Time is a precious commodity. It doesn’t matter what you do for a living, how many kids you have or how many different organizations you belong to—our days are packed with events, activities and obligations. It’s the nature of life as we know it. Sitting still is quietly forbidden and can often lead to questions regarding your mental state. “He hasn’t left the house all weekend…I wonder what he’s doing in there…”
Getting sick is one outstanding exception to the rule. Evil germs morphing into nausea, sore throats and painful coughs can be the catalyst for justified do-nothing days. Days where showers are optional, shaving is out of the question and cable TV is your friend.
I started fighting a mild cold on Thursday. When I woke up on Friday, I determined that my snot levels were way beyond normal. Rather than taking my germs to work, I decided to blow my nose all day at home instead of the office. As promised in a quick note to my coworkers, I checked my email periodically and made sure to reply when necessary.
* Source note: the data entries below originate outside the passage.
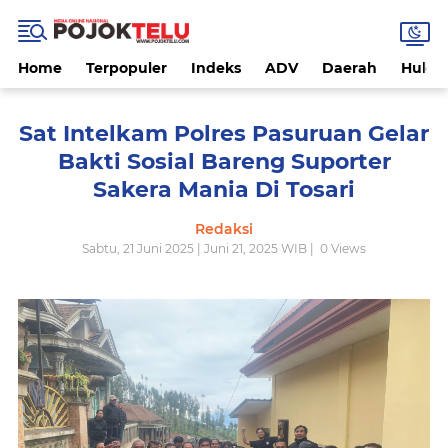
Home
Terpopuler
Indeks
ADV
Daerah
Hukri
Sat Intelkam Polres Pasuruan Gelar
Bakti Sosial Bareng Suporter
Sakera Mania Di Tosari
Redaksi
Sabtu, 21 Juni 2025 | Juni 21, 2025 WIB |
0
Views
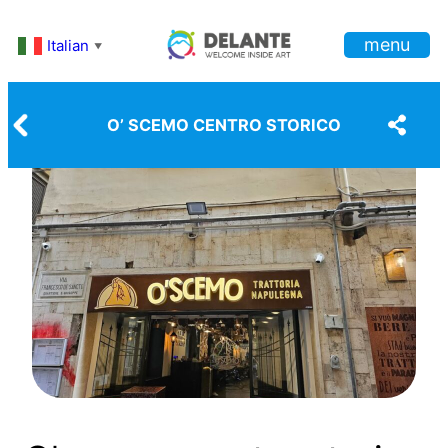
Vai
menu
al
Italian
▼
contenuto
O’ SCEMO CENTRO STORICO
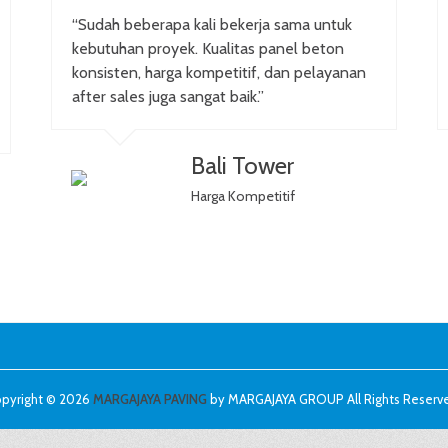
“Sudah beberapa kali bekerja sama untuk
kebutuhan proyek. Kualitas panel beton
konsisten, harga kompetitif, dan pelayanan
after sales juga sangat baik.”
Bali Tower
Harga Kompetitif
pyright © 2026
MARGAJAYA PAVING
by MARGAJAYA GROUP All Rights Reserv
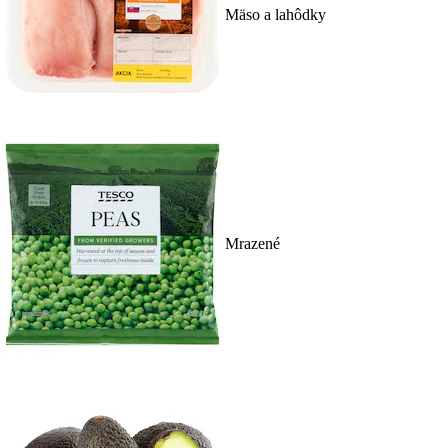
Mäso a lahôdky
Mrazené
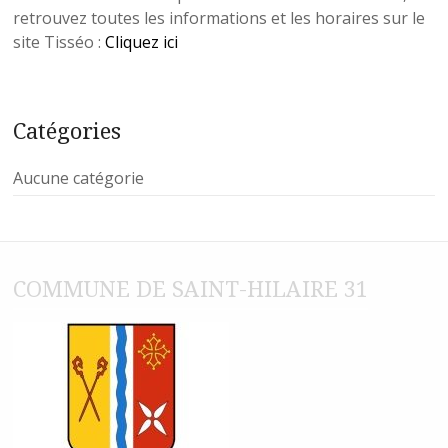
retrouvez toutes les informations et les horaires sur le
site Tisséo :
Cliquez ici
Catégories
Aucune catégorie
COMMUNE DE SAINT-HILAIRE 31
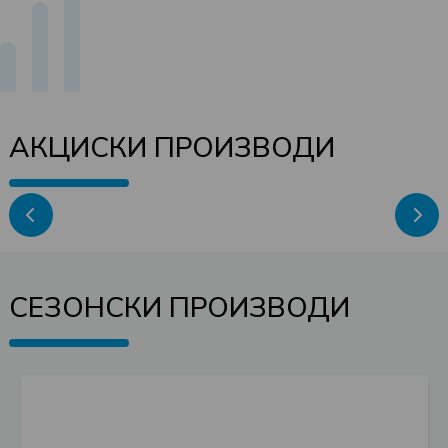
АКЦИСКИ ПРОИЗВОДИ
СЕЗОНСКИ ПРОИЗВОДИ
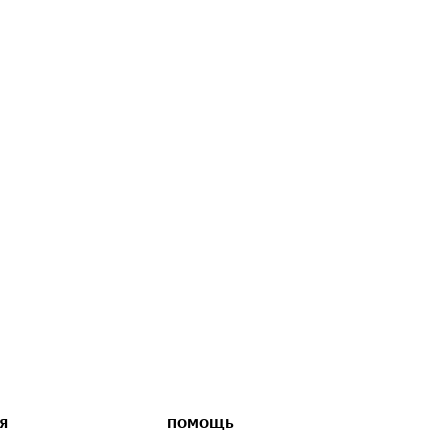
Я
ПОМОЩЬ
I also started reading a book and a magazine. I drew a picture or two. Brushing dust off the cover, I jotted a few things down in my neglected journal. I did two loads of laundry and cleaned out a closet. I looked at old cars on the H.A.M.B. and even posted a few pictures of my own. By the time Cristi got home, I felt like I’d had a productive sick day. It doesn’t matter if you have mucus running down your face when your only task is pulling old clothes off hangers and reading hot rod articles.
Getting sick is never a good thing, but spending a few days at home trying to reclaim your physical health could help with your mental health, too.